Maroc et Russie renforcent coopération commerciale et investissements dans santé, logistique et numérique
Maroc et Russie : nouveaux axes de coopération économique autour du commerce, des investissements, de la logistique, de la santé et du numérique
Maroc et Russie renforcent leur coopération économique : commerce, investissements, logistique, santé et numérique — perspectives et projets détaillés.
Alexey Andreev, représentant commercial de la Fédération de Russie au Royaume du Maroc, dresse un panorama des nouvelles opportunités entre les deux pays, soulignant une diversification des échanges au-delà des segments traditionnels. Selon son analyse, le commerce bilatéral conserve un rôle central, mais c’est la montée en puissance d’investissements ciblés, l’amélioration des infrastructures logistiques et la coopération dans la santé et le numérique qui devraient structurer la relation économique à court et moyen terme. Ce renouveau intervient dans un contexte où entreprises et autorités cherchent des partenariats stables et des chaînes d’approvisionnement résilientes.
Principaux secteurs identifiés
Andreev met en avant plusieurs secteurs porteurs. Le commerce de biens agricoles et agroalimentaires, les matières premières, ainsi que les produits manufacturés constituent toujours l’ossature des échanges. En parallèle, la transition vers des secteurs à plus forte valeur ajoutée — tels que les technologies numériques, les services logistiques avancés, les équipements médicaux et la pharmaceutique — est présentée comme une priorité.

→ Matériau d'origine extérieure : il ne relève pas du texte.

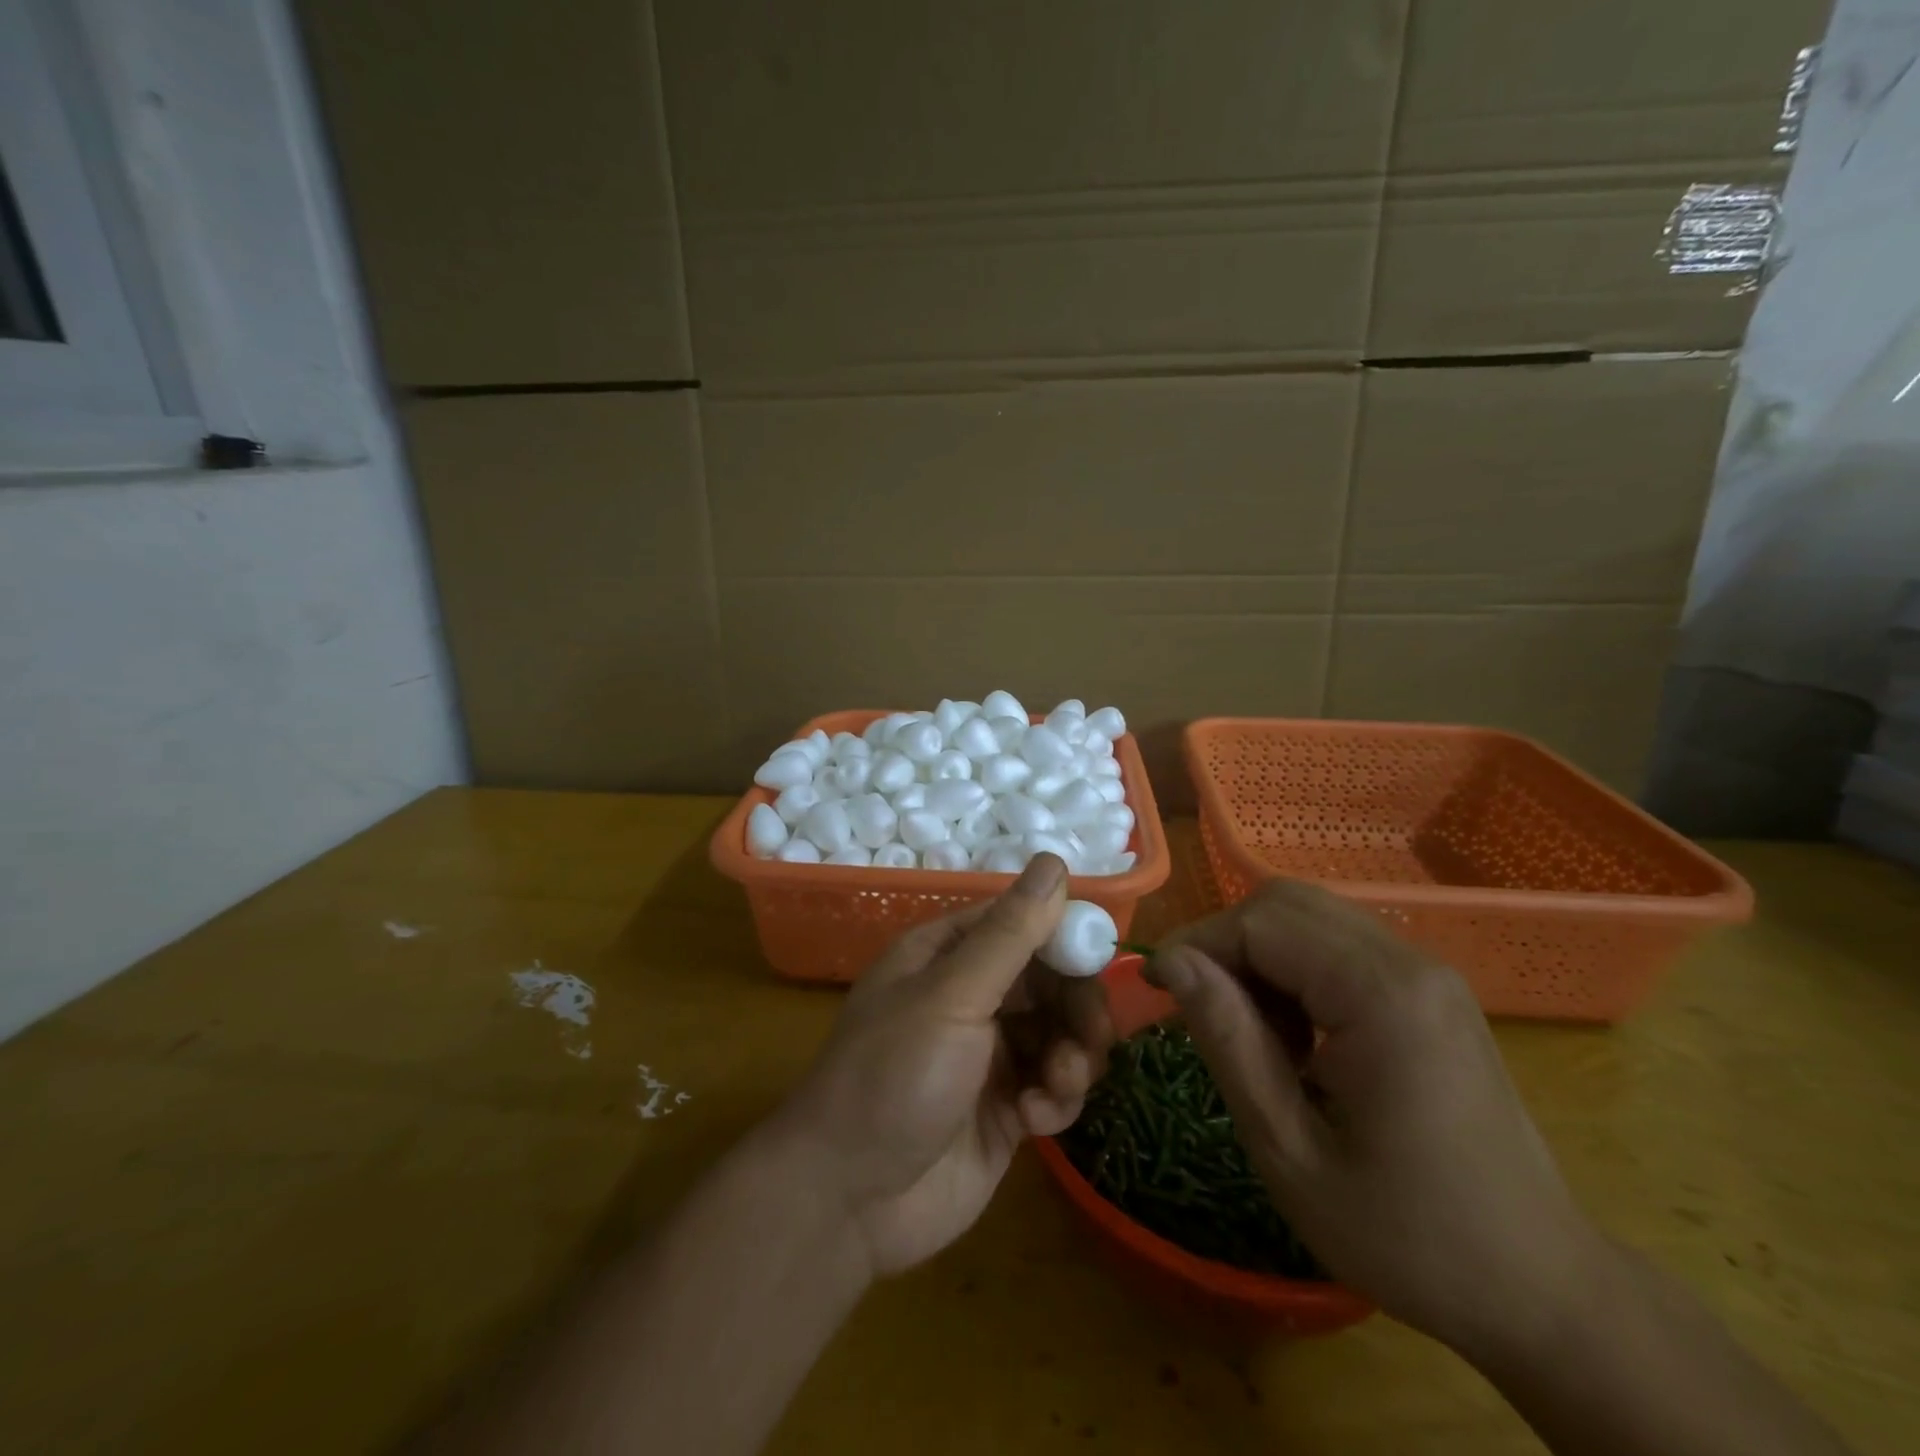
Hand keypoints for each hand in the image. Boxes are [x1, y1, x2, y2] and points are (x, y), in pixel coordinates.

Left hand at [770, 856, 1113, 1276]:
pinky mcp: (1005, 1108)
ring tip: (1058, 1086)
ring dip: (1073, 1057)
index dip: (1064, 936)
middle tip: (1091, 1037)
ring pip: (1060, 1033)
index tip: (1099, 961)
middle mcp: (970, 995)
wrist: (850, 1201)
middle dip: (1077, 1006)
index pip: (1022, 923)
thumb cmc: (894, 1076)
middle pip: (1050, 979)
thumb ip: (1009, 934)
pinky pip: (1053, 1085)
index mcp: (947, 955)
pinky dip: (1056, 1098)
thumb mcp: (951, 996)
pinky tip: (1034, 1120)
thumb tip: (1054, 862)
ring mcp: (989, 1053)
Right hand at [1149, 880, 1605, 1358]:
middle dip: (1226, 944)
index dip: (1197, 944)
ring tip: (1253, 1034)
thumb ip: (1227, 1041)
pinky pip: (1340, 946)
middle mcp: (1410, 963)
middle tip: (1202, 1013)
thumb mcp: (1289, 1149)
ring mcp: (1427, 973)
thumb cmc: (1407, 1235)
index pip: (1260, 922)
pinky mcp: (1430, 991)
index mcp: (1380, 996)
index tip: (1156, 992)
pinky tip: (1297, 1038)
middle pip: (1285, 903)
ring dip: (1260, 958)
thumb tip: (1170, 962)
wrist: (1541, 1291)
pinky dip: (1296, 971)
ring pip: (1310, 917)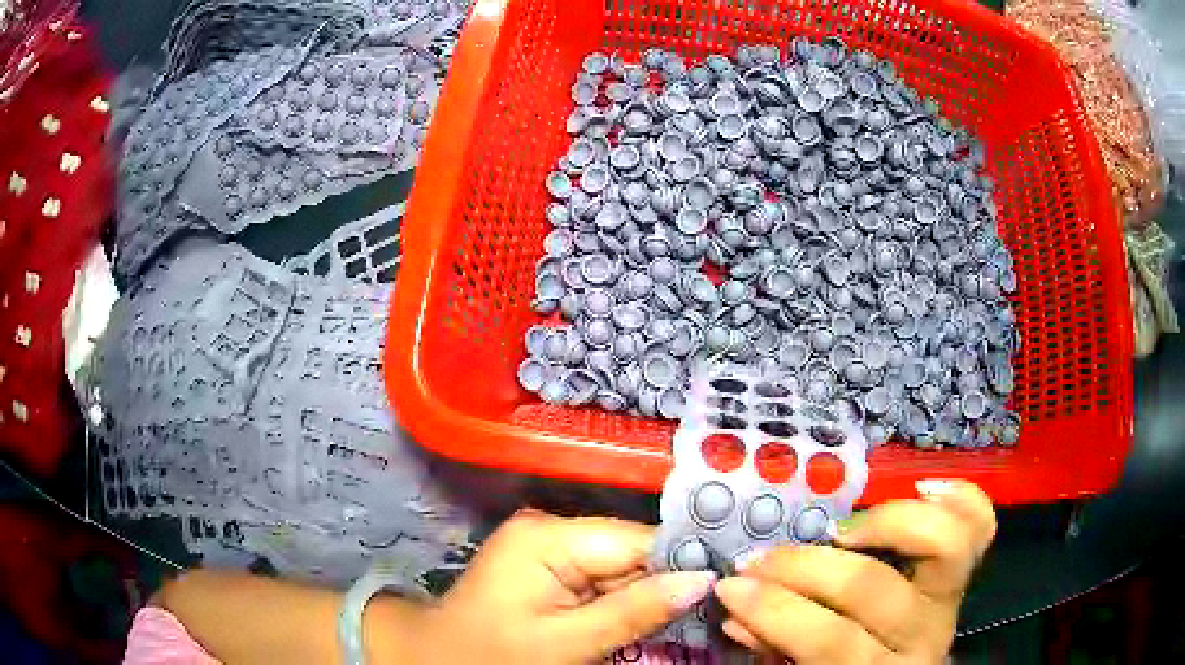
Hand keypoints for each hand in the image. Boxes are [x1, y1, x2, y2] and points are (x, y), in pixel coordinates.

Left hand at [414, 511, 716, 663]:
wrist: (438, 660)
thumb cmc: (494, 655)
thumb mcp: (567, 643)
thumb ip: (634, 611)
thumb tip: (702, 580)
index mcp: (548, 538)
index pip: (637, 541)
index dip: (682, 562)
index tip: (724, 585)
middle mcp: (551, 530)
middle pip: (631, 551)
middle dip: (666, 582)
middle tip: (711, 607)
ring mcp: (549, 548)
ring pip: (621, 567)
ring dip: (648, 594)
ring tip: (685, 617)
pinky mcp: (549, 568)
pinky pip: (602, 579)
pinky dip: (624, 601)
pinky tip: (643, 619)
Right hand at [714, 479, 995, 663]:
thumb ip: (774, 645)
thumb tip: (734, 611)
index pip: (829, 641)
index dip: (777, 613)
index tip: (733, 591)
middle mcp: (922, 634)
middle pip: (870, 588)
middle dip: (802, 568)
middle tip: (758, 560)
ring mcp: (951, 599)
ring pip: (941, 543)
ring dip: (883, 523)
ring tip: (836, 529)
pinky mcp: (965, 573)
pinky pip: (980, 525)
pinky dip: (958, 498)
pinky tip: (921, 487)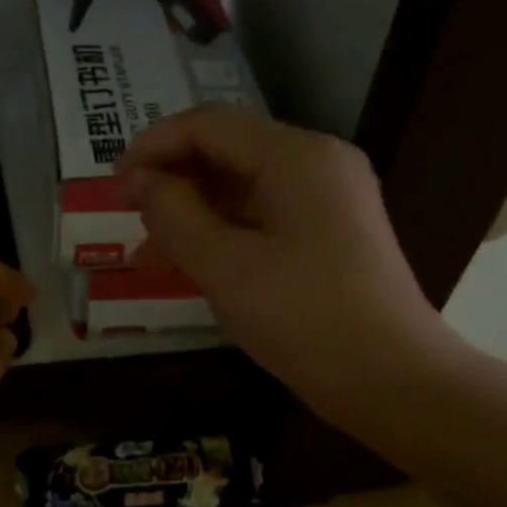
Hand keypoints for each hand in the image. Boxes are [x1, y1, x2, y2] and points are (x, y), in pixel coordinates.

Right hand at [118, 107, 452, 419]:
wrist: (393, 381)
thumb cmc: (304, 317)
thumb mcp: (224, 265)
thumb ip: (172, 214)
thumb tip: (139, 181)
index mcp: (296, 156)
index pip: (209, 125)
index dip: (153, 145)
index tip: (113, 183)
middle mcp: (316, 163)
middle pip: (226, 151)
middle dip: (171, 179)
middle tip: (127, 215)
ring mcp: (327, 198)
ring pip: (242, 186)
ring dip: (191, 211)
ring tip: (148, 252)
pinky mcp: (329, 232)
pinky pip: (262, 215)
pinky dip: (221, 232)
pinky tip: (188, 263)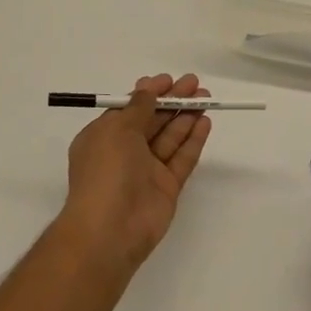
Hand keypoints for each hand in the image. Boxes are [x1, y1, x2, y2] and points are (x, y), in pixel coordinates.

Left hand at [58, 74, 210, 274]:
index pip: (129, 109)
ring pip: (170, 137)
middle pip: (153, 120)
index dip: (149, 93)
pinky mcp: (166, 187)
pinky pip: (182, 158)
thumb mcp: (116, 129)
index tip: (168, 80)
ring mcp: (147, 171)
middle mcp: (125, 152)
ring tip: (206, 97)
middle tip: (195, 84)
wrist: (110, 230)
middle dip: (172, 101)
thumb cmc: (106, 171)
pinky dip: (193, 140)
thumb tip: (147, 90)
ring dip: (186, 116)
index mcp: (104, 137)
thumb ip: (137, 108)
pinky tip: (205, 122)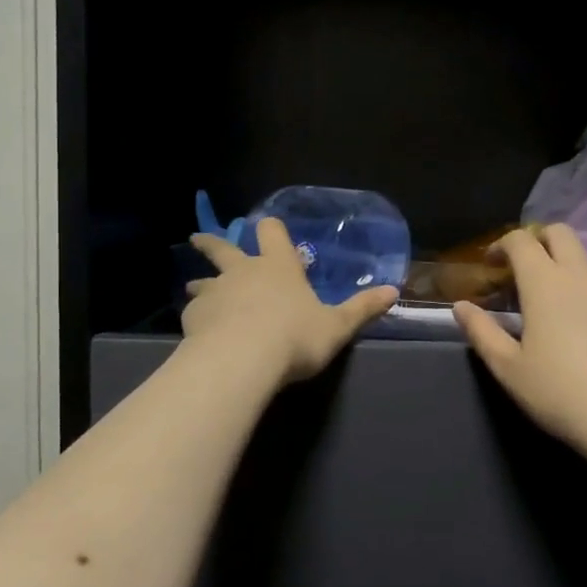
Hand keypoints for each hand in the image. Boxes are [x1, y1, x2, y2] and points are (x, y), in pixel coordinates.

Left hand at [185, 218, 397, 385]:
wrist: (243, 360)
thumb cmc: (295, 338)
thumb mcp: (337, 327)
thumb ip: (362, 309)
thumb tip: (393, 291)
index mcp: (279, 267)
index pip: (271, 232)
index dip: (270, 228)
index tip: (263, 226)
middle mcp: (243, 271)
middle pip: (223, 248)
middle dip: (211, 243)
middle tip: (197, 239)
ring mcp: (215, 292)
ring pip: (202, 281)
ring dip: (200, 284)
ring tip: (193, 289)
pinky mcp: (194, 317)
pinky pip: (193, 311)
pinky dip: (196, 317)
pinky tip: (198, 330)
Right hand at [453, 225, 586, 456]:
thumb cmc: (559, 392)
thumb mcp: (508, 368)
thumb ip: (481, 331)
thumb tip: (461, 306)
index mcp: (544, 283)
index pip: (520, 240)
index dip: (501, 245)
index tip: (492, 265)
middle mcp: (581, 274)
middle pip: (560, 233)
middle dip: (538, 241)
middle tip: (524, 271)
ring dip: (567, 265)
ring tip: (557, 300)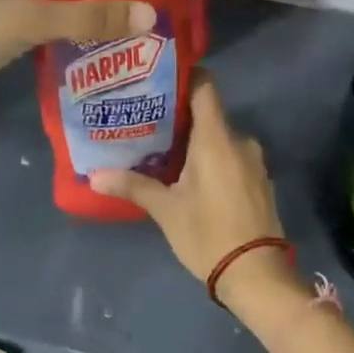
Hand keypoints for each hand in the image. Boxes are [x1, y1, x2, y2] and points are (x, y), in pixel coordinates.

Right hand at [90, 73, 301, 308]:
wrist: (257, 275)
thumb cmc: (208, 234)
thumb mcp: (166, 210)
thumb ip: (133, 186)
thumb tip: (94, 176)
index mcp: (216, 138)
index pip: (205, 87)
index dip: (184, 77)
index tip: (158, 79)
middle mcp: (240, 141)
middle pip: (209, 114)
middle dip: (180, 117)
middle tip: (147, 121)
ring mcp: (254, 161)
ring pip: (220, 139)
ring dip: (196, 142)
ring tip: (163, 150)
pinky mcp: (259, 181)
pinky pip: (232, 157)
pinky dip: (212, 159)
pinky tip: (190, 176)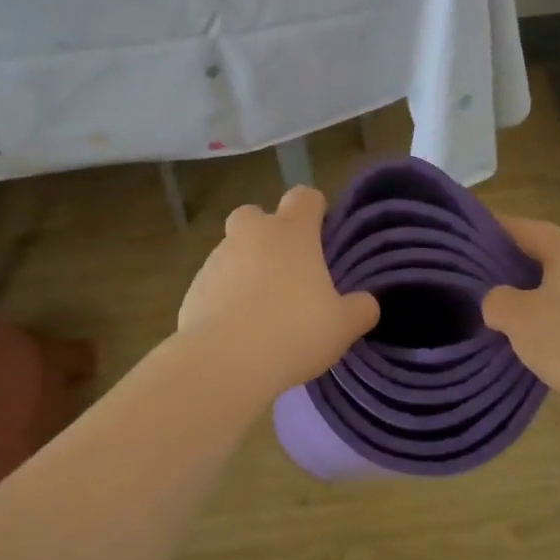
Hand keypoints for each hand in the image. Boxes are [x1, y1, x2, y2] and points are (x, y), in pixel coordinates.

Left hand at [176, 187, 379, 398]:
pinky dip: (224, 297)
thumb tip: (366, 303)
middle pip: (255, 214)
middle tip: (285, 268)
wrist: (224, 362)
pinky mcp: (193, 288)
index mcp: (291, 233)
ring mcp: (217, 260)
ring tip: (261, 309)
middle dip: (267, 232)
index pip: (304, 197)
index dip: (314, 210)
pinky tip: (237, 329)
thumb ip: (360, 309)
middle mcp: (251, 235)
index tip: (321, 234)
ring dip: (245, 268)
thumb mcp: (342, 326)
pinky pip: (214, 283)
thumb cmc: (293, 332)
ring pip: (232, 250)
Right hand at [481, 216, 559, 427]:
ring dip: (535, 294)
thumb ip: (496, 300)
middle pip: (548, 254)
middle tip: (483, 274)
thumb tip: (497, 302)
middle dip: (516, 263)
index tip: (473, 235)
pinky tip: (534, 337)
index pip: (527, 228)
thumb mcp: (516, 317)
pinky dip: (554, 318)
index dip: (498, 229)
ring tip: (504, 308)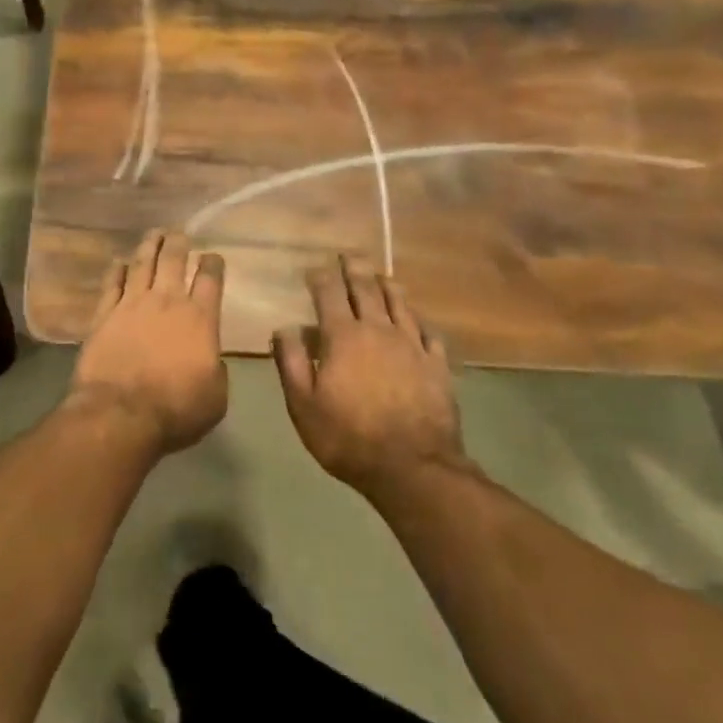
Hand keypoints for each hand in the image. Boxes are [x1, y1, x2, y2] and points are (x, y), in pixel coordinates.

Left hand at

Ces segments offrent des marges de progression grâce à la demande croissante au Maroc pour des solutions technologiques et des capacités productives locales.
Flux commerciaux et opportunités d’export
Le représentant commercial signale une multiplication des opportunités pour les exportateurs marocains, notamment dans les filières agroalimentaires, les produits de la mer et les services liés au tourisme d’affaires. Du côté russe, les fournisseurs d’équipements industriels, d’engrais et d’énergie restent des acteurs majeurs. La diversification des offres permet à des PME des deux pays d’accéder à de nouveaux marchés, tandis que les entreprises de plus grande taille peuvent capitaliser sur des contrats structurants et des partenariats industriels.
Investissements et projets prioritaires
Les investissements directs bilatéraux sont identifiés comme un levier essentiel. Andreev souligne l’intérêt pour des projets conjoints dans la production agro-industrielle, la transformation locale et les zones industrielles dédiées aux exportations. Des coentreprises et des accords de transfert de technologie figurent parmi les pistes privilégiées pour accroître la valeur ajoutée locale et réduire la dépendance aux importations. Le développement de zones franches et d’incitations fiscales au Maroc peut favoriser l’implantation d’investisseurs russes, tandis que la participation de capitaux marocains à des projets en Russie est envisagée sur des bases similaires.
Infrastructures logistiques et corridors commerciaux
La logistique apparaît comme une condition sine qua non pour convertir les opportunités en résultats concrets. Améliorer les liaisons maritimes, optimiser les corridors terrestres et développer les capacités portuaires et ferroviaires sont des priorités mises en exergue. Des accords pour faciliter le transit, réduire les délais de dédouanement et renforcer la connectivité intermodale permettraient d’abaisser les coûts et d’accroître la compétitivité des échanges. Le renforcement des services de transport et de chaîne d’approvisionnement est présenté comme un investissement stratégique pour les opérateurs privés et les autorités publiques.
Santé, pharmaceutique et numérique : nouveaux vecteurs de coopération
La santé et le numérique représentent des domaines où l’expertise et la demande se rencontrent. Andreev évoque des opportunités de coopération pharmaceutique, notamment en matière de production et d’approvisionnement en équipements médicaux, ainsi que des partenariats pour renforcer les capacités locales de fabrication. Le numérique, quant à lui, ouvre la voie à des échanges de compétences, des projets communs en cybersécurité, télécommunications et plateformes de services. Le développement de formations conjuguées et de centres de recherche partenariaux pourrait accélérer le transfert de savoir-faire et soutenir la montée en compétence des acteurs locaux.
En synthèse, la relation économique entre le Maroc et la Russie évolue vers une coopération plus diversifiée et structurée, où le commerce traditionnel cohabite avec des initiatives d’investissement, des améliorations logistiques et des projets dans la santé et le numérique. Les entreprises des deux pays sont invitées à explorer ces pistes, tandis que l’action concertée des autorités et des opérateurs privés sera décisive pour transformer les intentions en projets concrets et durables.